* _Selected excerpt_

##########

Using the Webmention.io API : Random Geekery

attachments/img/2020/cover-2020-11-10.jpg

A spiderweb! For Webmention! Get it? Okay, yeah. Sorry.

So I hosed a local copy of my mentions feed the other month. What’s my “mentions feed,” I hear you wondering?

Whenever somebody shares a reaction to something here — like, reshare, reply, mention — that reaction gets sent to Webmention.io. There are more moving parts than that, of course. Bridgy aggregates reactions to my announcement toots and tweets and sends those to Webmention. It shows in my mentions feed as a reaction to site content when someone reacts to a relevant tweet.

Sometimes folks even post mentions, replies, and reactions directly to the Webmention endpoint. Mostly it’s just social media reactions, though.

The Webmention.io API lets me gather all of these reactions.

Let’s acquaint ourselves with the important parts of this API. You’ll need your API token, which can be found in the Webmention settings once you sign up.

Reading the feed with HTTPie

I’ll use HTTPie for my little exploration. I like the way it works.

pip install httpie

Getting recent reactions

We mainly care about the mentions endpoint. Hand it your domain and API token, and it will send you the 20 most recent responses for your site.

##########

* _Provided data_
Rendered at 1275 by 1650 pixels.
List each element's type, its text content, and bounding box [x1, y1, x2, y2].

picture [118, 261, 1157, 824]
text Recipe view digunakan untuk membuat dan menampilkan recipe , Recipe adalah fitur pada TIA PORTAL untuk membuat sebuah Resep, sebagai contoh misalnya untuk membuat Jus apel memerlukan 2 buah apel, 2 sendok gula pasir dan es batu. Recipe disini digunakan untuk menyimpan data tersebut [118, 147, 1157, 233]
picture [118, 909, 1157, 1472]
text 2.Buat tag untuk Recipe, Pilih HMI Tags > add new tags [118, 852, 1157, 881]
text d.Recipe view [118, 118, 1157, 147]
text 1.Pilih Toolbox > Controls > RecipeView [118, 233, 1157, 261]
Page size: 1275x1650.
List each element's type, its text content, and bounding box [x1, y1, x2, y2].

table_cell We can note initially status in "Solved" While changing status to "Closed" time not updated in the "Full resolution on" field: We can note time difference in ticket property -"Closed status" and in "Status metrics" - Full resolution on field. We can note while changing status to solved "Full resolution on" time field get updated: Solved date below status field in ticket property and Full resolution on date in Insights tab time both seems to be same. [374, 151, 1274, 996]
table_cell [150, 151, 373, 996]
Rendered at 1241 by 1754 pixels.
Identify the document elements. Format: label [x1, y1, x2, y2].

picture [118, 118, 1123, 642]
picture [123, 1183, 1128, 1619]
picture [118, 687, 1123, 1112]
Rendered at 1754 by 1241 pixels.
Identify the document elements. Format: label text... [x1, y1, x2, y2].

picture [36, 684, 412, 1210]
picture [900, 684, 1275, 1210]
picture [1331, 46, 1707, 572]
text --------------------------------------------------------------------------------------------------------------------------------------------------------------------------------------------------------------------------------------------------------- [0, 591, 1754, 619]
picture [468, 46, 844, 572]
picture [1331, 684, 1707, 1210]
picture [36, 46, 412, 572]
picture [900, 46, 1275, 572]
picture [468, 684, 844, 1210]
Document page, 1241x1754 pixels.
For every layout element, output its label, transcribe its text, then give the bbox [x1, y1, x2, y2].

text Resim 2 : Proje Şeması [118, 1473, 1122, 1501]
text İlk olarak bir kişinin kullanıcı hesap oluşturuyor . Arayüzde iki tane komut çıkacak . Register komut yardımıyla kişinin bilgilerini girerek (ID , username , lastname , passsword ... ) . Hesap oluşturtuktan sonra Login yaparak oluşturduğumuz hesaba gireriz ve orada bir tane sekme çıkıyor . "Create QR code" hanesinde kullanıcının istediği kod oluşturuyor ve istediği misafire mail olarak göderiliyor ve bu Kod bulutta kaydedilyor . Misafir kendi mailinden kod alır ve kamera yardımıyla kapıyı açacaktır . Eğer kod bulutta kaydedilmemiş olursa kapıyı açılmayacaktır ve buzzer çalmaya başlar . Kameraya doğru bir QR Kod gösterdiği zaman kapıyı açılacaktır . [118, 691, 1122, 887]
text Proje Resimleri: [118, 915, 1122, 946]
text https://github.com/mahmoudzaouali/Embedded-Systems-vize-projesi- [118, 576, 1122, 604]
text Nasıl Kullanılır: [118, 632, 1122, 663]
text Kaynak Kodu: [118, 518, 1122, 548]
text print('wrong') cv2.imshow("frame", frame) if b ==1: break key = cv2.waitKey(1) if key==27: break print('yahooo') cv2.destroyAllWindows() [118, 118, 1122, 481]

##########

* _Exercise requirements_
Write the next part of the Webmention.io API walkthrough, picking up after its last sentence.

* _Response to the exercise_
http get https://webmention.io/api/mentions.jf2 \
  domain==randomgeekery.org \
  token==$WEBMENTION_KEY

HTTPie’s double-equals == syntax means “make a query string,” so I end up with something like this::

https://webmention.io/api/mentions.jf2?domain=randomgeekery.org&token=xxxxx

When http fetches that URL, I get back a JF2 feed that looks something like this.

{
    "children": [
        {
            "author": {
                "name": "Jumpei KAWAMI",
                "photo": "https://webmention.io/avatar/…",
                "type": "card",
                "url": "https://twitter.com/junkw"
            },
            "content": {
                "text": "I wrote a note:\n\nI added this note from org mode…"
            },
            "published": "2020-10-25T23:32:25+00:00",
            "repost-of": "https://randomgeekery.org/note/2020/10/i-added-this-note-from-org-mode/",
            "type": "entry",
            "url": "https://twitter.com/junkw/status/1320508544601509889",
            "wm-id": 887739,
            "wm-private": false,
            "wm-property": "repost-of",
            "wm-received": "2020-10-26T04:07:20Z",
            "wm-source": "https://brid-gy.appspot.com/repost/twitter/brianwisti/…",
            "wm-target": "https://randomgeekery.org/note/2020/10/i-added-this-note-from-org-mode/"
        },
        ⋮
    ],
    "name": "Webmentions",
    "type": "feed"
}

What’s JF2? It’s obviously JSON. Maybe something to do with JSON Feed? Similar, but no. JF2 is a JSON format for microformats2. The mnemonic I’ve been trying to drill into my head is “JSON (micro)Formats 2.”

It’s not a very good mnemonic.

Each entry summarizes the reaction, including which of my posts they were reacting to. That’s kind of important. Most recently, Twitter user @junkw retweeted my announcement about adding a note from Org mode.

NOTE

There’s also a .json endpoint for every feed that presents a different structure for mentions. I prefer it, because it contains fewer wm-* fields. But the documentation uses JF2, so that’s what I’ll do.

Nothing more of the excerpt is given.